The team focused on premature heart disease with onset between the ages of 35 and 64. A quarter of the U.S. population in this age group – 31.2 million people – were low income, defined in the study as having income below 150% of the poverty line or less than a high school education. Using the Cardiovascular Disease Policy Model, the researchers waved a statistical magic wand, giving the low-income group the same established risk factors at the same rates as the higher-income group. In a second experiment, they completely erased all of those risk factors in the low-income group.
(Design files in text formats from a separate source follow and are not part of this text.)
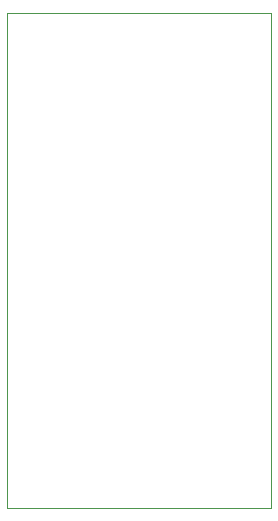
<source format=gbr>
%TF.GenerationSoftware,KiCad,Pcbnew,7.0.9*%
%TF.CreationDate,2025-02-10T23:12:55+01:00*%
%TF.ProjectId,shake,7368616b-652e-46b6-9963-61645f706362,rev?*%
%TF.SameCoordinates,Original*%
%TF.FileFunction,Profile,NP*%
%FSLAX46Y46*%
G04 Gerber Fmt 4.6, Leading zero omitted, Abs format (unit mm)*
G04 Created by KiCad (PCBNEW 7.0.9) date 2025-02-10 23:12:55*
%MOMM*%
%LPD*%
G01*
G04 APERTURE LIST*
%TA.AperFunction,Profile*%
%ADD10C,0.100000*%
%TD*%
G04 APERTURE END LIST*
D10*
X53340000Y-92710000D02*
X53340000Y-50800000D01*
X53340000Y-50800000D02*
X75692000Y-50800000D01*
X75692000Y-50800000D02*
X75692000Y-92710000D01*
X75692000Y-92710000D02*
X53340000Y-92710000D01*
M02*

</source>
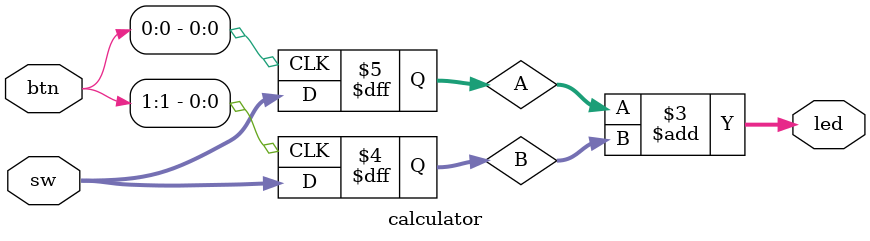
<source format=v>
`timescale 1ns / 1ps

module calculator(
    input[15:0] sw,
    input[3:0] btn,
    output [15:0] led
);

reg [15:0] A;
reg [15:0] B;

    always @(posedge btn[0]) begin  // Value for A
       A = sw[15:0];
    end
    
    always @(posedge btn[1]) begin  // Value for B
       B = sw[15:0];
    end
    
    assign led[15:0] = A + B;       // Value of A + B

endmodule

</source>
They ran a 30-year simulation to examine the long-term impacts on cardiovascular disease.

They found that of the 1.3 million poor Americans who were 35 years old in 2015, 250,000 of them are likely to develop heart disease before they turn 65. That is almost twice the rate that would be anticipated in the higher-income group. Erasing the effects of traditional risk factors including smoking and obesity revealed that 70% of the excess burden of heart disease on this poorer cohort is due to poverty and its associated risks. In an analysis of Americans aged 35-64 right now, the same approach attributed 60% of the excess burden of heart disease to poverty.

Hamad said, “Our numbers reinforce the high toll poverty takes and the risk it poses for heart disease. We certainly need to address tobacco and hypertension, but we also just as clearly need to address poverty itself if we are to keep these communities healthy.”

The findings also have sobering implications for the COVID-19 pandemic.

“The same low-income groups who have higher risk of cardiovascular disease – which is a major risk factor for severe COVID-19 illness – are the people who are more exposed to the virus by virtue of living in dense urban areas and working in service jobs,” Bibbins-Domingo said. “The pandemic is calling attention to health disparities that have been simmering for a long time.”

The new study shows that social services must be a front-line tactic in efforts to narrow those gaps.